Segment Start: Records for this exercise

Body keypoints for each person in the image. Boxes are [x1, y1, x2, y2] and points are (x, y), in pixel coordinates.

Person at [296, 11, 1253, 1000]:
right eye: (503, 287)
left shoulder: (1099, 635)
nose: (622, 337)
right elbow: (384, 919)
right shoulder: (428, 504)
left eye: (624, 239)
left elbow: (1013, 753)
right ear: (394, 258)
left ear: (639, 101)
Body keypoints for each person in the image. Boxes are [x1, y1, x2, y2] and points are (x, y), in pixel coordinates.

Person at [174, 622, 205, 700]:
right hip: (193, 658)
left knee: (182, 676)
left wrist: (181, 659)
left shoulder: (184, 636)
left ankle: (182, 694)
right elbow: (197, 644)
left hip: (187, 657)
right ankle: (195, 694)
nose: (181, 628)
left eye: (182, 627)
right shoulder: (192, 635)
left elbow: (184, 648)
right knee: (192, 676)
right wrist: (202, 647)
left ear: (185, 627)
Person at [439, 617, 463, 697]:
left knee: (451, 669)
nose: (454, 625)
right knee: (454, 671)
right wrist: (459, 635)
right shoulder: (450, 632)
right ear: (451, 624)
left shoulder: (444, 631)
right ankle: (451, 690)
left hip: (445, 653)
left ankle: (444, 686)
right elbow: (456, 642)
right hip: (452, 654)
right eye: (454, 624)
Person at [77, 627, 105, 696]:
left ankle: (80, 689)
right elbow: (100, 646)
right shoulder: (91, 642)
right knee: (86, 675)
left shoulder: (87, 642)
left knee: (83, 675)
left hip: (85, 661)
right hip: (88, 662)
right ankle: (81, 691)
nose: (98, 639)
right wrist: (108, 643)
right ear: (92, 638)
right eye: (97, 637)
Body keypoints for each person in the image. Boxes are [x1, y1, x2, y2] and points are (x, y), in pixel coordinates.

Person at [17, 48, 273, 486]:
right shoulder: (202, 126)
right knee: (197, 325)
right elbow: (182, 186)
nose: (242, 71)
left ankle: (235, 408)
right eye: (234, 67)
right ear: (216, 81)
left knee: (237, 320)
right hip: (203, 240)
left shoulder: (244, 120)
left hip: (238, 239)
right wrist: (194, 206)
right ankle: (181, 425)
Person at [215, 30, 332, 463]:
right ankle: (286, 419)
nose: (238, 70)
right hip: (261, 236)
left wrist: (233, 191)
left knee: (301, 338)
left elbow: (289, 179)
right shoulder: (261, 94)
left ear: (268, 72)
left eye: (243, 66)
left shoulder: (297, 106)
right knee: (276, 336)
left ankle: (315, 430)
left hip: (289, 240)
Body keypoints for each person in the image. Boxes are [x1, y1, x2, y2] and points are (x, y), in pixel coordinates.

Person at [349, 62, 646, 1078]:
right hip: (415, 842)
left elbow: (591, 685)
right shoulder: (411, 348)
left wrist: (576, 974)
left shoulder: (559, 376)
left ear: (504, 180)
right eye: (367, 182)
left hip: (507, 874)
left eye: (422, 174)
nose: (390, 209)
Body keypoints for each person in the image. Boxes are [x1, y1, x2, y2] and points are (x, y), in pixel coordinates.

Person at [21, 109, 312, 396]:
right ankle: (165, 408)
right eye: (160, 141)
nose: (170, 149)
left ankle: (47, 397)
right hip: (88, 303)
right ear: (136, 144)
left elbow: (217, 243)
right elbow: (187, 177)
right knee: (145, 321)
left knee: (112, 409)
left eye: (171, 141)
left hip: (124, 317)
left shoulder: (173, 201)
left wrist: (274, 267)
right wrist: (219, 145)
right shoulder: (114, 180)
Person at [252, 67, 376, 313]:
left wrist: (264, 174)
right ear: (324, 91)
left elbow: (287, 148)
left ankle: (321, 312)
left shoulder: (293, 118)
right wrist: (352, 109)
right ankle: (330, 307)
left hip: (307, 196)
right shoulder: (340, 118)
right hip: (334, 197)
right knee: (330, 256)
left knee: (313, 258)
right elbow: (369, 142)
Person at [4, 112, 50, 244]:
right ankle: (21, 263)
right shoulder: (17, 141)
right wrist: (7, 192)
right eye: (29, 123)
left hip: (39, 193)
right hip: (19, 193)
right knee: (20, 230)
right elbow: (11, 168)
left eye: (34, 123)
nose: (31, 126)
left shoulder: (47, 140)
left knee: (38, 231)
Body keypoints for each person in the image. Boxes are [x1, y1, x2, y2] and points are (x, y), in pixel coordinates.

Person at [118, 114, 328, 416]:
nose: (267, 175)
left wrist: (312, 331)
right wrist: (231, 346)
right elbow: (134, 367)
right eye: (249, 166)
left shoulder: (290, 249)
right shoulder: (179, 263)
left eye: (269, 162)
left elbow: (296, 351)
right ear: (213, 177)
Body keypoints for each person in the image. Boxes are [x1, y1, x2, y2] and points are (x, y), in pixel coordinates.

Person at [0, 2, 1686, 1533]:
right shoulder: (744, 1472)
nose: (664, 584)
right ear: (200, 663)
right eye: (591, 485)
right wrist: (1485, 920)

Segment End: Records for this exercise

> [What is required]: A verbatim reproduction of all the records above is the expected answer.

> [Answer section]:
Body keypoints for each person in the image. Boxes are [x1, y1, x2, y2] and points are (x, y), in pixel coordinates.

Person at [296, 11, 1253, 1000]:
right eye: (503, 287)
left shoulder: (1099, 635)
nose: (622, 337)
right elbow: (384, 919)
right shoulder: (428, 504)
left eye: (624, 239)
left elbow: (1013, 753)
right ear: (394, 258)
left ear: (639, 101)
Body keypoints for each person in the image. Boxes are [x1, y1, x2, y2] and points are (x, y), in pixel coordinates.

Person at [174, 622, 205, 700]:
right hip: (193, 658)
left knee: (182, 676)
left wrist: (181, 659)
left shoulder: (184, 636)
left ankle: (182, 694)
right elbow: (197, 644)
left hip: (187, 657)
right ankle: (195, 694)
nose: (181, 628)
left eye: (182, 627)
right shoulder: (192, 635)
left elbow: (184, 648)
right knee: (192, 676)
right wrist: (202, 647)
left ear: (185, 627)
Person at [439, 617, 463, 697]:
left knee: (451, 669)
nose: (454, 625)
right knee: (454, 671)
right wrist: (459, 635)
right shoulder: (450, 632)
right ear: (451, 624)
left shoulder: (444, 631)
right ankle: (451, 690)
left hip: (445, 653)
left ankle: (444, 686)
right elbow: (456, 642)
right hip: (452, 654)
right eye: (454, 624)
Person at [77, 627, 105, 696]:
left ankle: (80, 689)
right elbow: (100, 646)
right shoulder: (91, 642)
right knee: (86, 675)
left shoulder: (87, 642)
left knee: (83, 675)
left hip: (85, 661)
right hip: (88, 662)
right ankle: (81, 691)
nose: (98, 639)
right wrist: (108, 643)
right ear: (92, 638)
right eye: (97, 637)
Body keypoints for each person in the image. Boxes are [x1, y1, x2, y2] and points are (x, y), in pixel coordinates.

Person at [17, 48, 273, 486]:
right shoulder: (202, 126)
right knee: (197, 325)
right elbow: (182, 186)
nose: (242, 71)
left ankle: (235, 408)
right eye: (234, 67)
right ear: (216, 81)
left knee: (237, 320)
right hip: (203, 240)
left shoulder: (244, 120)
left hip: (238, 239)
right wrist: (194, 206)
right ankle: (181, 425)
Person at [215, 30, 332, 463]:
right ankle: (286, 419)
nose: (238, 70)
right hip: (261, 236)
left wrist: (233, 191)
left knee: (301, 338)
left elbow: (289, 179)
right shoulder: (261, 94)
left ear: (268, 72)
left eye: (243, 66)
left shoulder: (297, 106)
right knee: (276, 336)
left ankle: (315, 430)
left hip: (289, 240)
Body keypoints for each person in the image. Boxes are [x1, y1, x2, y2] and points are (x, y), in pixel coordinates.

Person at [349, 62, 646, 1078]:
right hip: (415, 842)
left elbow: (591, 685)
right shoulder: (411, 348)
left wrist: (576, 974)
left shoulder: (559, 376)
left ear: (504, 180)
right eye: (367, 182)
left hip: (507, 874)
left eye: (422, 174)
nose: (390, 209)
Body keypoints for each person in the image. Boxes are [x1, y1, x2, y2] and points are (x, y), in pixel coordinates.

Person at [21, 109, 312, 396]:
right ankle: (165, 408)
right eye: (160, 141)
nose: (170, 149)
left ankle: (47, 397)
right hip: (88, 303)
right ear: (136, 144)
left elbow: (217, 243)
right elbow: (187, 177)
right knee: (145, 321)
left knee: (112, 409)
left eye: (171, 141)
left hip: (124, 317)
left shoulder: (173, 201)
left wrist: (274, 267)
right wrist: (219, 145)
right shoulder: (114, 180)
Person at [252, 67, 376, 313]:
left wrist: (264, 174)
right ear: (324, 91)
left elbow: (287, 148)
left ankle: (321, 312)
left shoulder: (293, 118)
right wrist: (352, 109)
right ankle: (330, 307)
left hip: (307, 196)
right shoulder: (340, 118)
right hip: (334, 197)
right knee: (330, 256)
left knee: (313, 258)
right elbow: (369, 142)
Person at [4, 112, 50, 244]:
right ankle: (21, 263)
right shoulder: (17, 141)
right wrist: (7, 192)
right eye: (29, 123)
left hip: (39, 193)
right hip: (19, 193)
right knee: (20, 230)
right elbow: (11, 168)
left eye: (34, 123)
nose: (31, 126)
left shoulder: (47, 140)
left knee: (38, 231)
Body keypoints for each person in the image. Boxes are [x1, y1, x2, y2] and points are (x, y), in pixel coordinates.

Person at [118, 114, 328, 416]:
nose: (267, 175)
left wrist: (312, 331)
right wrist: (231, 346)
right elbow: (134, 367)
right eye: (249, 166)
left shoulder: (290, 249)
right shoulder: (179, 263)
left eye: (269, 162)
left elbow: (296, 351)
right ear: (213, 177)
Body keypoints for each person in the image. Boxes are [x1, y1, x2, y2] and points are (x, y), in pixel coordinates.

Person at [0, 2, 1686, 1533]:
right shoulder: (744, 1472)
nose: (664, 584)
right ear: (200, 663)
right eye: (591, 485)
right wrist: (1485, 920)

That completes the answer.